Tous demeurèrent. Alors Cook prit la parole, passa en revue la situation. Jamais il ne s’était senti si en verve. Il représenta à Richard que le décès de son concurrent n’augmentait pas les chances du conservateur, laissait simplement les choses en l’état. À l’entendre, le parti libéral était décidé à faire un effort vigoureux pour conserver ses positions. Sûrement, — il ne pouvait le celer à son maître, — cet effort serait couronné de succès. Certes, leurs adversaires découvriraient aisément un homme, — un homme quelconque, — prêt à affronter la lutte et dont le triomphe, — hélas ! — ne serait pas douteux. Il rappela à Richard l’échec de la réunion publique qu’il avait organisée, et insista sur l’impossibilité où se trouvaient les conservateurs de détourner le courant qui entraînait les électeurs vers le radicalisme de Gladstone et de Morley. C’est alors qu’il avait eu, lui, Cook, une inspiration de génie. Flairant la déroute, sentant la partie perdue, soucieux d’épargner à son bienfaiteur l’humiliation de la défaite au-devant de laquelle il courait, il s’était spontanément offert aux suffrages des libéraux. Si étrange que cela parût, il avait sollicité la candidature. Et pourquoi ? Oui, pourquoi se résignait-il à ce sacrifice, pourquoi consentait-il à laisser peser sur lui l’horrible accusation de duplicité et d’ingratitude ? Simplement pour continuer d’être utile à Winterbottom, jusqu’à la mort. Était-il préférable, — il le demandait à son chef, — que Barton fût représenté par un député hostile ou simplement indifférent au propriétaire du Pantheon, ou que le siège aux communes fût, au contraire, occupé par un de ses amis les plus dévoués, par un homme qui s’emploierait, — ici Cook se rapprocha de son interlocuteur et lui par la presque à l’oreille, — qui s’emploierait à lui faire obtenir ce qu’il désire ? — Entre ces deux alternatives, il n’avait pas balancé, il avait résolument choisi la seconde, car il convenait d’être pratique et de tirer des événemens le meilleur parti. En résumé, il fallait opter entre l’insuccès, le cortège de chagrins et de déceptions qu’il entraîne, — et la victoire, non de Richard, il est vrai, mais de quelqu’un qui était si bien un autre lui-même qu’il faisait litière de ses convictions pour l’honneur et dans l’intérêt de son patron.

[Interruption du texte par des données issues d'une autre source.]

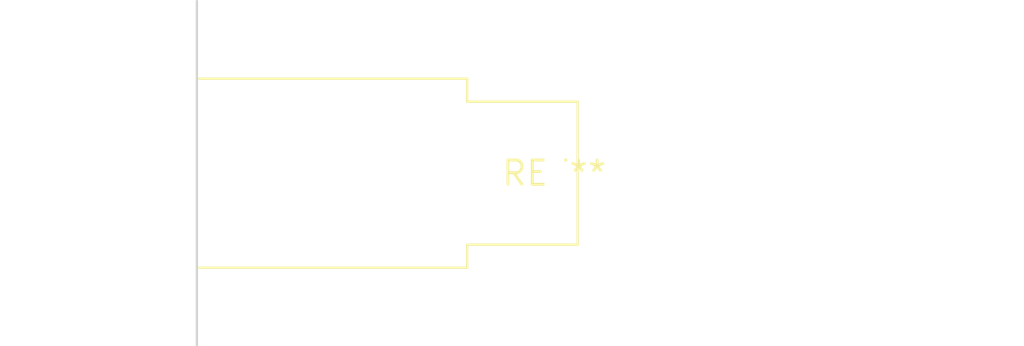
<source format=kicad_pcb>
(kicad_pcb (version 20240108) (generator pcbnew)

  (general
    (thickness 1.6)
  )

  (paper "A4")
  (layers
    (0 "F.Cu" signal)
    (31 "B.Cu" signal)
    (32 "B.Adhes" user "B.Adhesive")
    (33 "F.Adhes" user "F.Adhesive")
    (34 "B.Paste" user)
    (35 "F.Paste" user)
    (36 "B.SilkS" user "B.Silkscreen")
    (37 "F.SilkS" user "F.Silkscreen")
    (38 "B.Mask" user)
    (39 "F.Mask" user)
    (40 "Dwgs.User" user "User.Drawings")
    (41 "Cmts.User" user "User.Comments")
    (42 "Eco1.User" user "User.Eco1")
    (43 "Eco2.User" user "User.Eco2")
    (44 "Edge.Cuts" user)
    (45 "Margin" user)
    (46 "B.CrtYd" user "B.Courtyard")
    (47 "F.CrtYd" user "F.Courtyard")
    (48 "B.Fab" user)
    (49 "F.Fab" user)
    (50 "User.1" user)
    (51 "User.2" user)
    (52 "User.3" user)
    (53 "User.4" user)
    (54 "User.5" user)
    (55 "User.6" user)
    (56 "User.7" user)
    (57 "User.8" user)
    (58 "User.9" user)
  )

  (setup
    (pad_to_mask_clearance 0)
    (pcbplotparams
      (layerselection 0x00010fc_ffffffff)
      (plot_on_all_layers_selection 0x0000000_00000000)
      (disableapertmacros false)
      (usegerberextensions false)
      (usegerberattributes false)
      (usegerberadvancedattributes false)
      (creategerberjobfile false)
      (dashed_line_dash_ratio 12.000000)
      (dashed_line_gap_ratio 3.000000)
      (svgprecision 4)
      (plotframeref false)
      (viasonmask false)
      (mode 1)
      (useauxorigin false)
      (hpglpennumber 1)
      (hpglpenspeed 20)
      (hpglpendiameter 15.000000)
      (dxfpolygonmode false)
      (dxfimperialunits false)
      (dxfusepcbnewfont false)
      (psnegative false)
      (psa4output false)
      (plotreference false)
      (plotvalue false)
      (plotinvisibletext false)
      (sketchpadsonfab false)
      (subtractmaskfromsilk false)
      (outputformat 1)
      (mirror false)
      (drillshape 1)
      (scaleselection 1)
      (outputdirectory "")
    )
  )

  (net 0 "")

  (footprint "BarrelJack_SwitchcraftConxall_RAPC10U_Horizontal" (layer "F.Cu") (at 0 0))

)

</source>
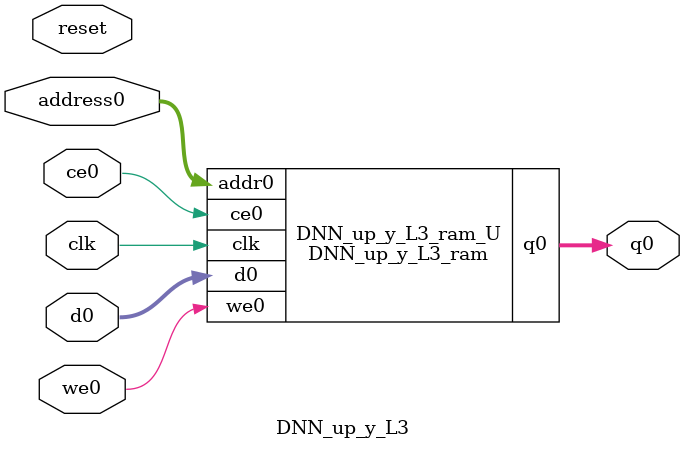
<source format=v>
`timescale 1 ns / 1 ps
module DNN_up_y_L3_ram (addr0, ce0, d0, we0, q0,  clk);

parameter DWIDTH = 32;
parameter AWIDTH = 7;
parameter MEM_SIZE = 104;

input[AWIDTH-1:0] addr0;
input ce0;
input[DWIDTH-1:0] d0;
input we0;
output reg[DWIDTH-1:0] q0;
input clk;

(* ram_style = "block" *)reg [DWIDTH-1:0] ram[0:MEM_SIZE-1];




always @(posedge clk)  
begin 
    if (ce0) 
    begin
        if (we0) 
        begin 
            ram[addr0] <= d0; 
        end 
        q0 <= ram[addr0];
    end
end


endmodule

`timescale 1 ns / 1 ps
module DNN_up_y_L3(
    reset,
    clk,
    address0,
    ce0,
    we0,
    d0,
    q0);

parameter DataWidth = 32'd32;
parameter AddressRange = 32'd104;
parameter AddressWidth = 32'd7;
input reset;
input clk;
input[AddressWidth - 1:0] address0;
input ce0;
input we0;
input[DataWidth - 1:0] d0;
output[DataWidth - 1:0] q0;



DNN_up_y_L3_ram DNN_up_y_L3_ram_U(
    .clk( clk ),
    .addr0( address0 ),
    .ce0( ce0 ),
    .we0( we0 ),
    .d0( d0 ),
    .q0( q0 ));

endmodule


</source>
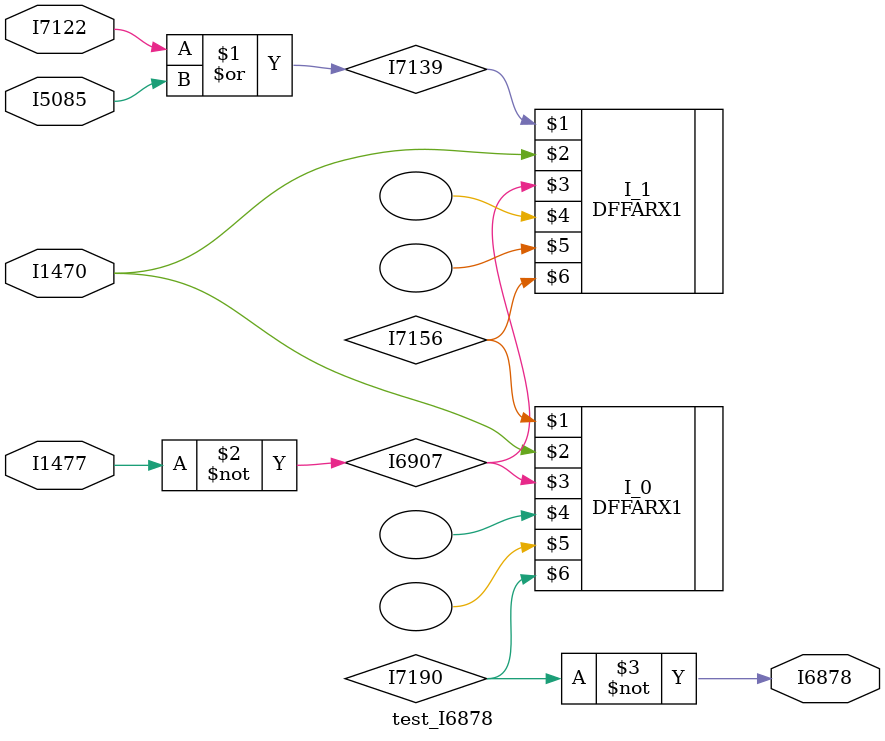
<source format=v>
module test_I6878(I7122,I5085,I1477,I1470,I6878);
input I7122,I5085,I1477,I1470;
output I6878;
wire I7190,I7156,I6907,I7139;
DFFARX1 I_0(I7156,I1470,I6907,,,I7190,);
DFFARX1 I_1(I7139,I1470,I6907,,,I7156,);
not I_2(I6907,I1477);
or I_3(I7139,I7122,I5085);
not I_4(I6878,I7190);
endmodule



</source>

Winterbottom avait écouté, sans mot dire, l’insidieuse rhétorique de Charles Cook. Aux premières paroles, il avait tressailli de surprise et de colère. C’était la fin d’un rêve, l’écroulement d’espérances longtemps caressées. Il regarda ses deux amis, mais ceux-ci détournèrent la tête ; sans doute ils ne croyaient plus à son étoile. N’importe, il n’accepterait pas sans combattre la solution que son factotum apportait ainsi toute prête, sans qu’il eût le choix de la rejeter. Il allait parler, on ne lui en laissa pas le temps. À peine Cook, d’une voix vibrante, eut-il achevé sa péroraison, Simpson et Watkins applaudirent avec frénésie. Ils entourèrent Richard, l’accablèrent de félicitations si bruyantes, le complimentèrent avec tant de chaleur sur l’héroïque dévoûment de son employé, qu’en son âme, il se sentit ébranlé. Il voulait discuter encore, on le réduisit au silence. Les argumens tombèrent sur lui, pressans, irréfutables, drus comme grêle. Que vouliez-vous qu’il fît contre trois ? Qu’il cédât, et il finit par s’y résigner, de guerre lasse. On convint qu’il adresserait par écrit le retrait de sa candidature au returning officer.

Huit jours après, Cook fut élu ; Dieu sait si on en fit des gorges chaudes ! Lorsqu’il accourut aux Towers pour annoncer à Winterbottom l’heureux résultat, celui-ci soupira profondément. « Vous seriez le dernier des hommes si vous tardiez à être ministre ! » murmura-t-il à l’oreille du nouveau parlementaire. Cook le regarda, sourit sans répondre. Mais il fallait boire à ses succès à la chambre et quand on servit le vieux vin d’Espagne, tous y goûtèrent. Un instant le fin cristal garda la trace de leurs fortes lèvres, pendant que sur les parois des verres brillaient quelques gouttes de pâle sherry, pareilles à des larmes mal essuyées…


JULIEN DECRAIS.

  1. Le maire, d’habitude, dans les bourgs, et dans les comtés, le shérif.